T-shirts to 'aid' campaignNov. 9, 2005
by LAUREN BURRIS, reporter
Members of the Baylor Student Global AIDS Campaign are trying to get 2,600 Baylor students to purchase bright orange T-shirts and wear them Dec. 1 to raise awareness for the AIDS crisis in Zimbabwe.
The T-shirts will read "HIV+ Educate Yourself" and campaign members hope 2,600 students, 20 percent of the Baylor student population, will wear the T-shirts to represent the approximate percentage of the Zimbabwe adult population infected by HIV/AIDS.
Dec. 1 is World AIDS Day.
The Woodlands junior and president of the group, Stephanie Howe, said the idea for the T-shirt project started last year in a meeting with Dr. Eileen Hulme, former vice president of Student Life. Howe said she looked for a country with a high percentage of HIV/AIDS and chose Zimbabwe.
According to the CIA World Factbook on Zimbabwe, nearly 40 percent of the population of Zimbabwe is under the age of 15. In addition, the life expectancy is about 40 years for men and 38 years for women.
To honor the day, the group is doing the T-shirt campaign.
"The purpose of the T-shirts is to raise awareness," Howe said. "The statistics don't mean a whole lot when it's a million people, but when you see 20 percent of your classmates (wearing T-shirts) it really helps you put it in perspective."
Irving sophomore and secretary of the organization Carmen Jimenez said students often have a stereotype in mind when they think about AIDS. She said she hopes when students see peers wearing the shirts on Dec. 1, it will help them realize the problem is closer than they think.
"I'm a person just a like a person in Zimbabwe with HIV is a person," Cabot, Ark., sophomore Jaymi Furniss said. "People are people, no matter what country they're in.

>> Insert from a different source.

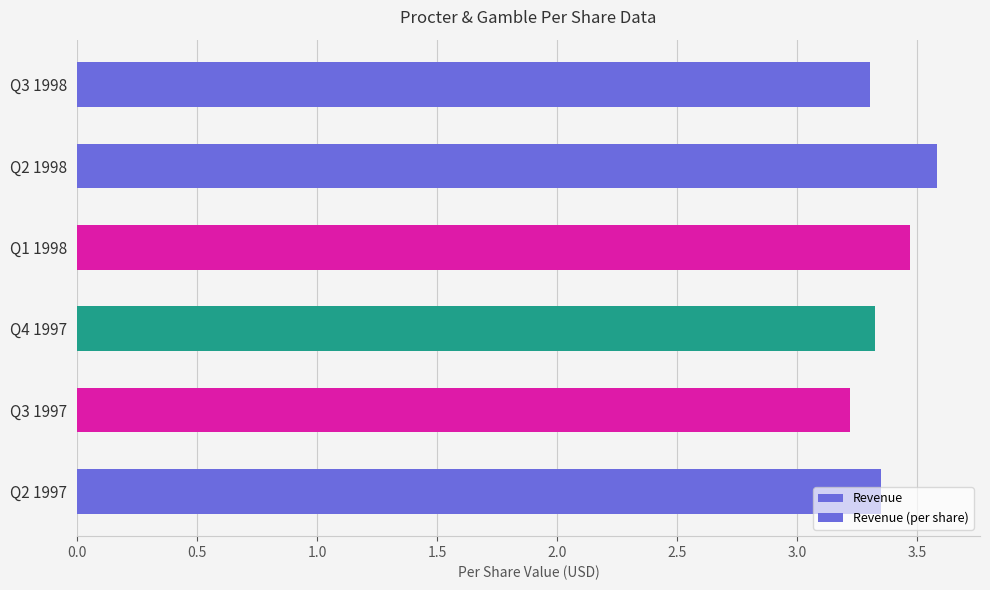

How many series are shown in this chart?

2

Even though the people who are suffering so dramatically are a continent or two away from us, it doesn't mean it's not happening."
Furniss said the most important thing students can do to be aware of world problems is to keep up on current issues and know where one's government representatives' stances.

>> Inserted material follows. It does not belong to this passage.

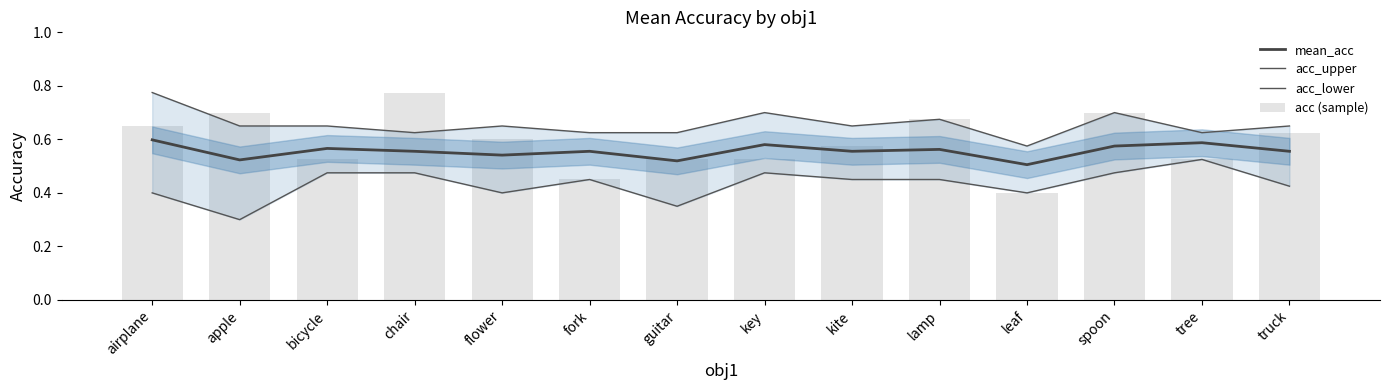

True or false: acc_lower has a value of 0.5 at key.

True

Members of the group will be selling the T-shirts in the Bill Daniel Student Center for the remainder of this week and will be selling the T-shirts in residence halls next week.
Furniss said the organization hasn't even sold half of the 2,600 T-shirts yet.

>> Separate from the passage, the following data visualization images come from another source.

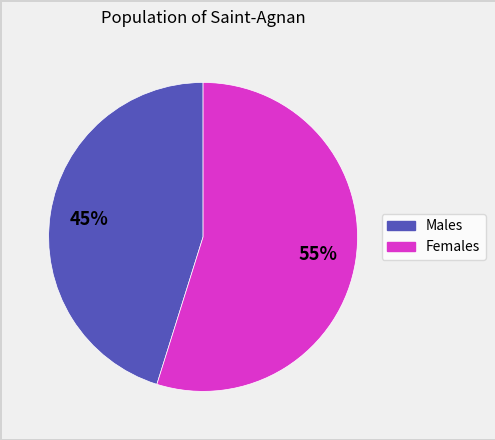

Is there a majority slice in this chart?

Yes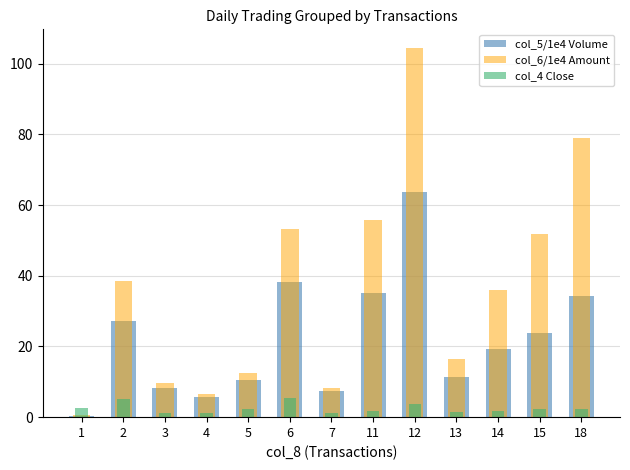

Rank the series at 2 from lowest to highest value.

col_4 Close, col_5/1e4 Volume, col_6/1e4 Amount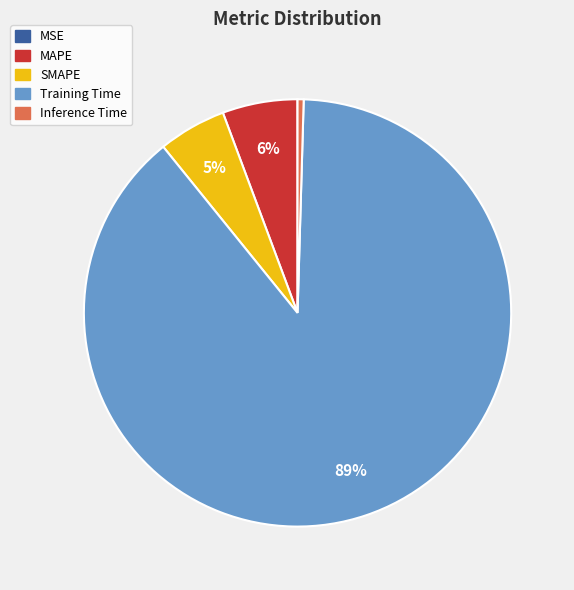

What percentage is the Training Time slice, to the nearest percent?

89%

"I know a lot of students are afraid that they'll be somehow connected with being HIV positive," Furniss said. "But that's not the idea at all. It's to represent people. This isn't just some tiny illness we can overlook. It's real."
Howe said she hopes that on Dec. 1, everyone will see the T-shirts and hear about AIDS awareness.
Jimenez said when people pick up the T-shirts they have ordered, they will receive a card with information about AIDS awareness, so the people wearing the T-shirts will be educated about the disease themselves.
Campaign members requested money from the Student Life Fund, and it was granted Thursday at the Student Congress meeting. Members of the group requested 50 cents per T-shirt to offset the cost for students.
But Thursday the allocation was vetoed by Student Body President Mark Laymon, a Richardson junior.
"My vetoing this bill has nothing to do with the objectives of the SGAC, and I even want to wear a shirt," Laymon said. "However, I do not believe that they need money from the Student Life Fund to make this a successful campaign."
He said he thinks the Student Life Fund should be used for events students couldn't put on by themselves and not 50 cents off a T-shirt price.
"Of course I'm disappointed," Howe said. "But I still feel very strongly that we'll be able to do this without the funding."